-- Entries supplied follows --

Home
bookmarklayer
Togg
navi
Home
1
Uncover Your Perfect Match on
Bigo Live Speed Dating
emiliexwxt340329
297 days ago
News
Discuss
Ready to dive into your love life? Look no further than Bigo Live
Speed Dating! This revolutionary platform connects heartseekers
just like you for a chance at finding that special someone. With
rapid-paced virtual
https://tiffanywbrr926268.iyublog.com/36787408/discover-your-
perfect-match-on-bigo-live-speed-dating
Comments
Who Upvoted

-- Entries supplied concluded --
-- Entries supplied follows --

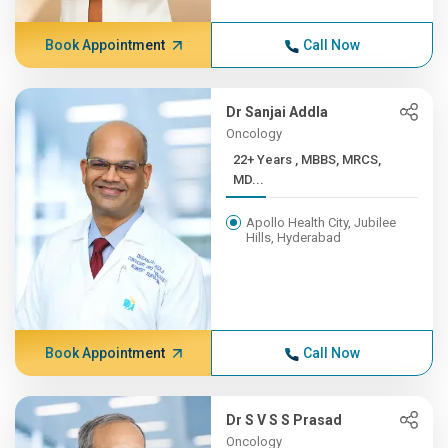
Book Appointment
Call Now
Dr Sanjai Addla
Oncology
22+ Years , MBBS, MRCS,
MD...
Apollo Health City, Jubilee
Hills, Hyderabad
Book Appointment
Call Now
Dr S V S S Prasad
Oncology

-- Entries supplied concluded --
-- Entries supplied follows --

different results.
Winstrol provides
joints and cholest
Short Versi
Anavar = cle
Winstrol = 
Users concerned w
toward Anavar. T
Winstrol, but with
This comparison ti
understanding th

-- Entries supplied concluded --

Goal of the exercise:
Among the entries above, the lines between the ones containing "rapid-paced virtual" and "Who Upvoted", inclusive, are to be transcribed exactly. No other line is to be given.

Output below:
rapid-paced virtual
https://tiffanywbrr926268.iyublog.com/36787408/discover-your-
perfect-match-on-bigo-live-speed-dating
Comments
Who Upvoted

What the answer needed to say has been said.